Notes from the road: Auckland #1
New Zealand: the land of the long white cloud. After a quick trip across the Tasman Sea, Bruce Springsteen and the E Street Band landed in Auckland, match fit and ready to rumble. Strolling through the city a few hours before the gig, Bruce’s music was blaring from car radios, cafés and record bars. Forty thousand people turned up to Mt. Smart Stadium for Springsteen’s first NZ gig in eleven years. They weren’t disappointed.
Mahalia Barnes turned heads in a stunning opening set. After the Mexican Wave died down, Jimmy Barnes played a mix of Cold Chisel hits and solo classics, which included a guest appearance from Little Steven on the hit he wrote, Ride The Night Away.
A little before 8pm, it was time for the main event. Again Bruce opened with a unpredictable cover. This time around Bruce opted for Lorde’s international smash Royals. Stripped back to a bare bones acoustic reading, certain lines could have come straight out of his own songbook: ‘we don’t care, we’re driving Cadillacs in our dreams’. The response was enormous.
The E Street Band then hit the stage and the ensemble tore into a rousing My Love Will Not Let You Down. For this reporter, there’s no finer sight in the E Street Nation than seeing Bruce, Steven, Nils and Tom shredding at the foot of the stage. Throw in Max’s drumming, and Garry’s bass parts, and you’ve got an absolute powerhouse of a song. While we’re talking about Garry… this side of Paul McCartney he’s simply one of the best in the business.
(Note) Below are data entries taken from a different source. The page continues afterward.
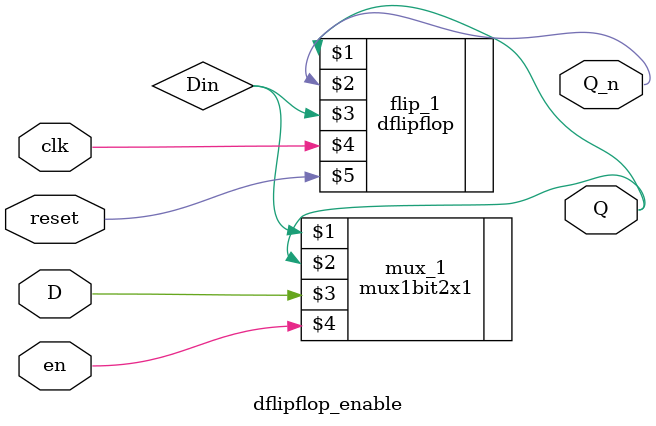
<source format=v>
`timescale 1ns / 1ps
module dflipflop_enable(
    output Q,
    output Q_n,
    input D,
	input en,		// enable input
    input clk,		// Positive edge triggered.
    input reset	// Asynch active low reset
    );

	wire Din;
	 
	mux1bit2x1 mux_1(Din, Q, D, en);
	dflipflop flip_1(Q, Q_n, Din, clk, reset);

endmodule

</source>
As the song faded Bruce called for Badlands, which was, as it has been for the entire tour, searing. Keeping the energy up, the next audible was Out In The Street. Four songs in the stadium was won over. Spotting a sign, Bruce opted for a song from the relative margins, Loose Ends.Given NZ hasn’t seen Bruce in a while it was great to get a trio of ‘newer’ songs, Wrecking Ball (with all guitarists singing the refrain), Death To My Hometown and High Hopes. On the latter, Tom’s guitar work was ferocious.
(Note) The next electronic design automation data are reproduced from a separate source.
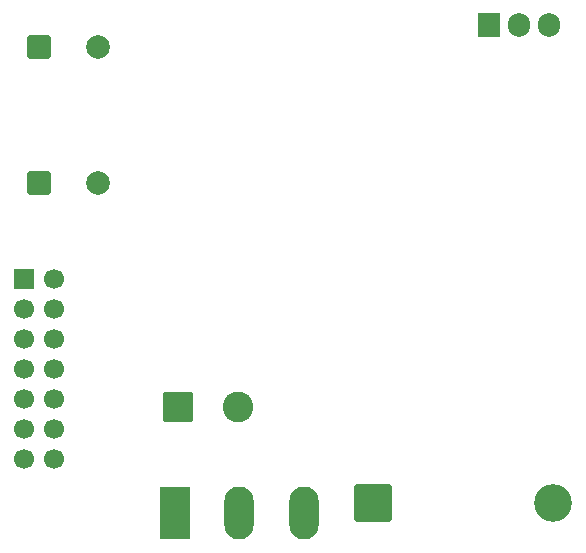
<source format=gbr>
%TF.GenerationSoftware,KiCad,Pcbnew,9.0.7*%
%TF.CreationDate,2026-02-08T16:25:54+05:30*%
%TF.ProjectId,gray,67726179-2e6b-4696-9361-645f70636258,rev?*%
%TF.SameCoordinates,Original*%
%TF.FileFunction,Soldermask,Bot*%
%TF.FilePolarity,Negative*%
%FSLAX46Y46*%
G04 Gerber Fmt 4.6, Leading zero omitted, Abs format (unit mm)*
G04 Created by KiCad (PCBNEW 9.0.7) date 2026-02-08 16:25:54*
%MOMM*%
%LPD*%
G01*
G04 APERTURE LIST*
G04 Aperture macros list*
%AMRoundRect*
0 Rectangle with rounded corners*
0 $1 Rounding radius*
0 $2 $3 $4 $5 $6 $7 $8 $9 X,Y pos of 4 corners*
0 Add a 4 corners polygon primitive as box body*
4,1,4,$2,$3,$4,$5,$6,$7,$8,$9,$2,$3,0*
0 Add four circle primitives for the rounded corners*
1,1,$1+$1,$2,$3*
1,1,$1+$1,$4,$5*
1,1,$1+$1,$6,$7*
1,1,$1+$1,$8,$9*
0 Add four rect primitives between the rounded corners*
20,1,$1+$1,$2,$3,$4,$5,0*
20,1,$1+$1,$4,$5,$6,$7,0*
20,1,$1+$1,$6,$7,$8,$9,0*
20,1,$1+$1,$8,$9,$2,$3,0*%
G04 Aperture macros list end*
%ADD10R,2.500000X4.500000*%
%ADD11O,2.500000X4.500000*%
%ADD12R,1.905000X2.000000*%
%ADD13O,1.905000X2.000000*%
%ADD14R,1.700000X1.700000*%
%ADD15C,1.700000*%
%ADD16RoundRect,0.250000X-1.050000X-1.050000X1.050000X-1.050000X1.050000X1.050000X-1.050000X1.050000X0*%
%ADD17C,2.600000*%
%ADD18RoundRect,0.250000X-1.350000X-1.350000X1.350000X-1.350000X1.350000X1.350000X-1.350000X1.350000X0*%
%ADD19C,3.200000*%
%ADD20RoundRect,0.250000X-0.750000X-0.750000X0.750000X-0.750000X0.750000X0.750000X-0.750000X0.750000X0*%
%ADD21C,2.000000*%
G04 APERTURE END LIST*
D10*
%TO.C,Q2*%
X137650000Y-108100000D03*
D11*
X143100000Y-108100000D03*
X148550000Y-108100000D03*
%TD*%
D12*
%TO.C,Q1*%
X164190000Y-66750000D03*
D13*
X166730000Y-66750000D03*
X169270000Y-66750000D03*
%TD*%
D14*
%TO.C,J1*%
X124860000Y-88230000D03*
D15*
X127400000Y-88230000D03*
X124860000Y-90770000D03*
X127400000Y-90770000D03*
X124860000Y-93310000D03*
X127400000Y-93310000D03*
X124860000Y-95850000D03*
X127400000Y-95850000D03*
X124860000Y-98390000D03*
X127400000Y-98390000D03*
X124860000Y-100930000D03*
X127400000Y-100930000D03*
X124860000Y-103470000D03*
X127400000Y-103470000D03*
%TD*%
D16*
%TO.C,DC_input_40V1*%
X137940000Y-99110000D03*
D17*
X143020000Y-99110000D03*
%TD*%
D18*
%TO.C,D1*%
X154450000Y-107200000D03*
D19*
X169690000Y-107200000D03*
%TD*%
D20*
%TO.C,C4*%
X126104646Y-80150000D03*
D21*
X131104646Y-80150000D03*
%TD*%
D20*
%TO.C,C1*%
X126104646Y-68600000D03*
D21*
X131104646Y-68600000D03*
%TD*%
M02*

</source>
Atlantic City, which started with Max and Bruce, was next. A highlight, the song was augmented by terrific backing vocals from Nils and Bruce’s perfect execution of the narrative.The first spellbinder of the night was The River. From Bruce’s harp through to his falsetto in the closing lines, the song remains nothing short of masterful, and kudos again to Steven for his Keith Richards-esque work on the twelve-string.
Bruce thanked ‘everyone for showing up’ and then announced the band would be playing ‘Born In The USA from top to bottom’. A great move, the album, as in Australia, was Bruce’s commercial breakthrough in this territory.
The title track was rocking and Max nailed it on his signature drum part. Cover Me was an absolute scorcher and you can understand why Bruce refers to Nils as ‘the great Nils Lofgren’. Darlington County and Working On The Highway are fantastic stadium style sing-alongs. Downbound Train (one of my Top 10 Bruce songs) was sublime, while I’m On Fire featured pretty much everyone in attendance singing word for word.
No Surrender (with the brilliant ‘we learned more from a three-minute record than we ever learned in school’ line), Bobby Jean and I’m Goin' Down kept the mood up. Bruce gave us a neat preamble to set up the mise-en-scene of the latter.
Glory Days was a smash and Bruce asked a young lady to dance who, brilliantly, took over the microphone to cover his 'ad-libs’ … ‘we’re rocking now’, which was followed by some serious rump shaking for the camera. Dancing In The Dark featured more audience participation as well as some very cool signs , such as,‘I’m smitten with Bittan’. Bruce closed the ‘album’ by dedicating My Hometown to ‘our friends in Christchurch’.
The main set closed with The Rising, The Ghost of Tom Joad and Land Of Hope and Dreams. The subsequent encore was stunning. There’s no other word for it. With one of the best shows of the tour already behind them: the band went into interstellar overdrive with Born To Run, a crazed version of Rosalita (complete with a big screen semi-flasher) and Tenth Avenue Freeze-Out. The band introductions now include Steve as ‘the King of Lillyhammer’. Shout was the band’s final number and Bruce took the opportunity to let NZ know that next time the troupe are in this region ’we won’t miss you again’.
The night closed with Bruce on stage, as he started the evening, with an acoustic guitar. This time he played his own masterpiece, Thunder Road.